| SELECTED TEXT |
--
Ideally they should fit tightly, but if you did make some mortises too wide, you can always insert some shims to remedy the problem.
I suggest that you again clamp together your side rails with mortises pointing up and check that all mortises are the same depth.
It is also important that all rungs are cut to exactly the same length.
Once you have mortises on both side rails ready, drill two holes into each mortise. The size will depend on the screw size you will be using.
I used 3in-long No8 decking screws with ceramic coating, four for each rung.
Space them far enough from the mortise ends so they don’t split the rung ends when you drive screws into them.
Then, on each side rail, about 1in under the bottom rung and 1in under the top rung, drill a hole for a ¼in threaded rod.
Tip: First drill a bigger hole for the nut, big enough so you can put a socket on the nut, then drill the ¼in hole.
The larger hole for the nut should be deep enough to accommodate the height of the nut plus washer.
Before starting assembly, cut two pieces of ¼in threaded rod to the length equal to the maximum width of the assembled ladder, ie. the distance between the outer faces of the side rails when the rungs are inserted.
--
| INFORMATION SHOWN |
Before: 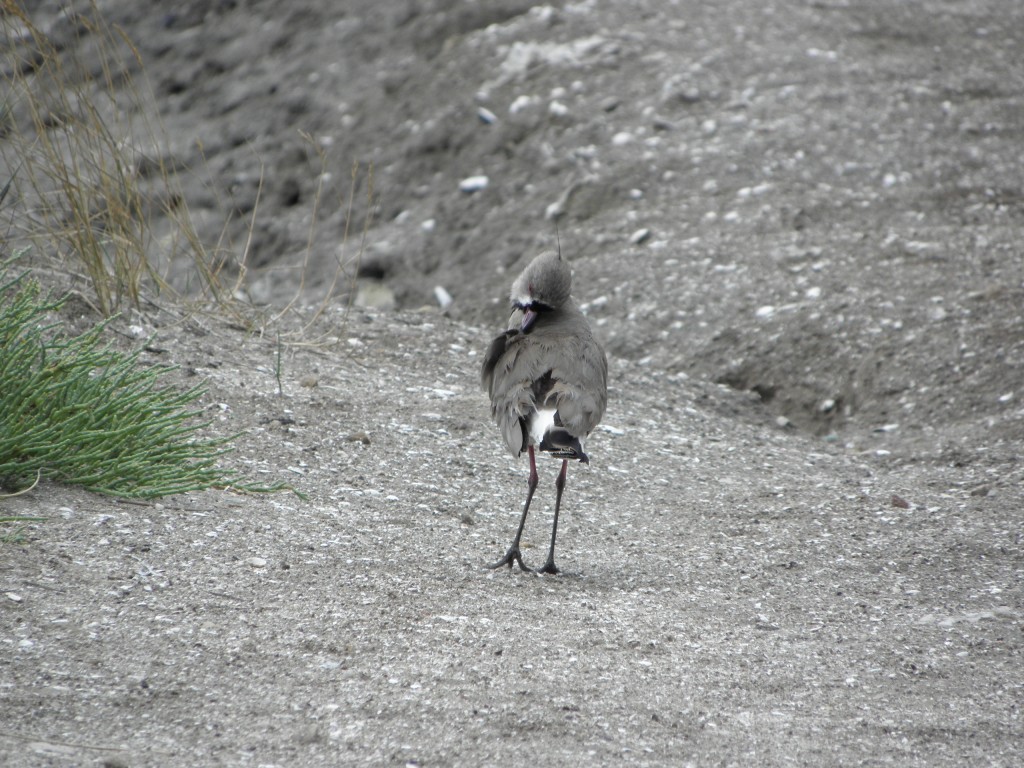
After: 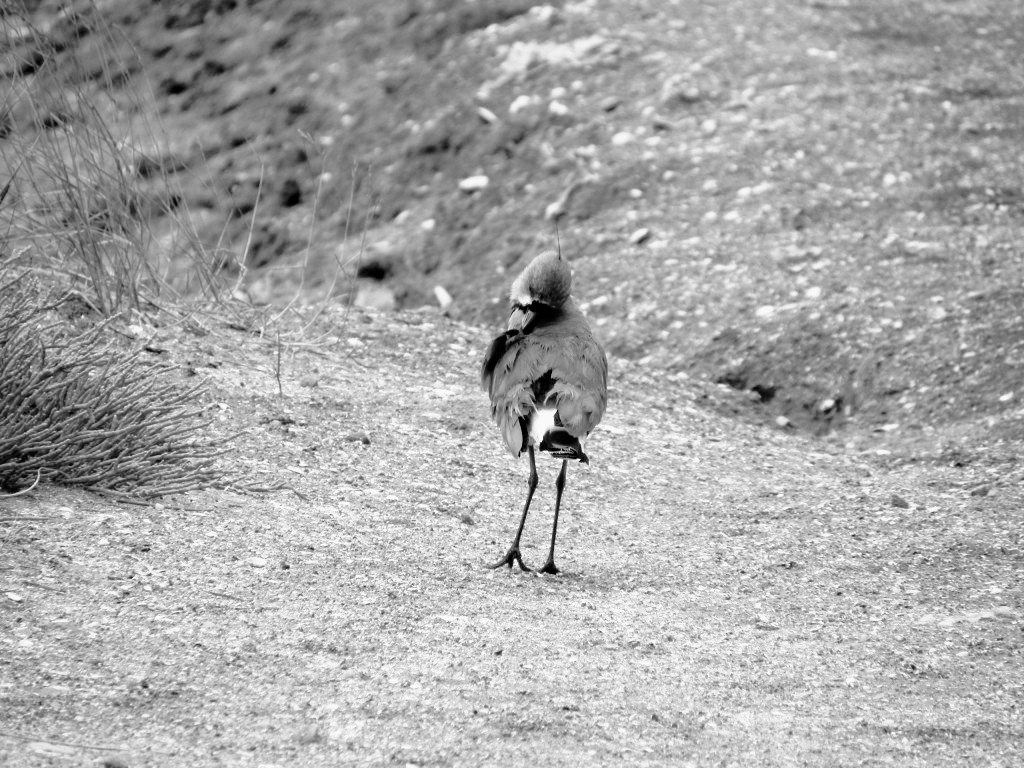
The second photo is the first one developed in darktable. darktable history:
--
| DIRECTIVES |
• a. Answer these from the ladder-building instructions. Give your answers on separate lines, marked the same way.
(i) What screws were used, and how many went into each rung?
(ii) How far below the bottom rung and the top rung is the hole for the threaded rod drilled?
(iii) How deep should the larger hole for the nut be?
• b. Write out the ladder-building instructions again, starting with "I used 3in-long" and going on through "nut plus washer.". Swap "socket" for "socket wrench".
• c. Pick up the ladder-building instructions after their final sentence and write the next part.

| TASK RESPONSES |
• a.
(i) 3in-long No8 decking screws with ceramic coating, four for each rung.
(ii) About 1in.
(iii) Deep enough to hold the height of the nut plus the washer.

• b.
I used 3in-long No8 decking screws with ceramic coating, four for each rung.
Space them far enough from the mortise ends so they don’t split the rung ends when you drive screws into them.
Then, on each side rail, about 1in under the bottom rung and 1in under the top rung, drill a hole for a ¼in threaded rod.
Tip: First drill a bigger hole for the nut, big enough so you can put a socket wrench on the nut, then drill the ¼in hole.
The larger hole for the nut should be deep enough to accommodate the height of the nut plus washer.

• c.
You’ll also need four nuts with flat washers. If possible use nuts with Nylock inserts, or apply some thread locking compound if using regular nuts.
Assembling the ladder
With side rails and rungs ready, you can start assembling the ladder. Each rung will be fixed using deck screws and exterior wood glue.
First, drive the deck screws into all the holes made through mortises; drive them just short of protruding into the mortise.
Clamp one side rail onto the work bench with mortises pointing away from you.
Apply glue to the mortise and to the end of the rung, insert the rung into the mortise and drive both deck screws in.
If you have a work table long enough, it’ll be easy to align each rung within the mortise, just push it down to the work table surface.
If you are working using a work bench – as I was – you could clamp a length of wood to the side rail so that you can align each rung to be flush with the side rail surface.
When all rungs are glued and screwed to one side rail, turn it so the rungs are pointing up.
Now, things will go easily or not, depending on how straight your timber was.
I had some difficulties aligning the second side rail with all rungs because my timber was not perfect and there was some twist in it.
If you run into a similar situation, here’s what you do: start with the bottom rung – align it with the mortise, but not the full depth, just enough so it will stay inside.
Apply glue and drive in both deck screws, but not too much – just enough to hold the rung in place.
Then work in the second rung, again just deep enough to stay inside the mortise.
As you go, you can go back and tighten the screws on previous rungs to make them go deeper into the mortise. That way you can slowly force everything in place without breaking anything.
Your ladder will most likely have 6 to 10 rungs, so you should be able to do this quickly enough before the glue sets.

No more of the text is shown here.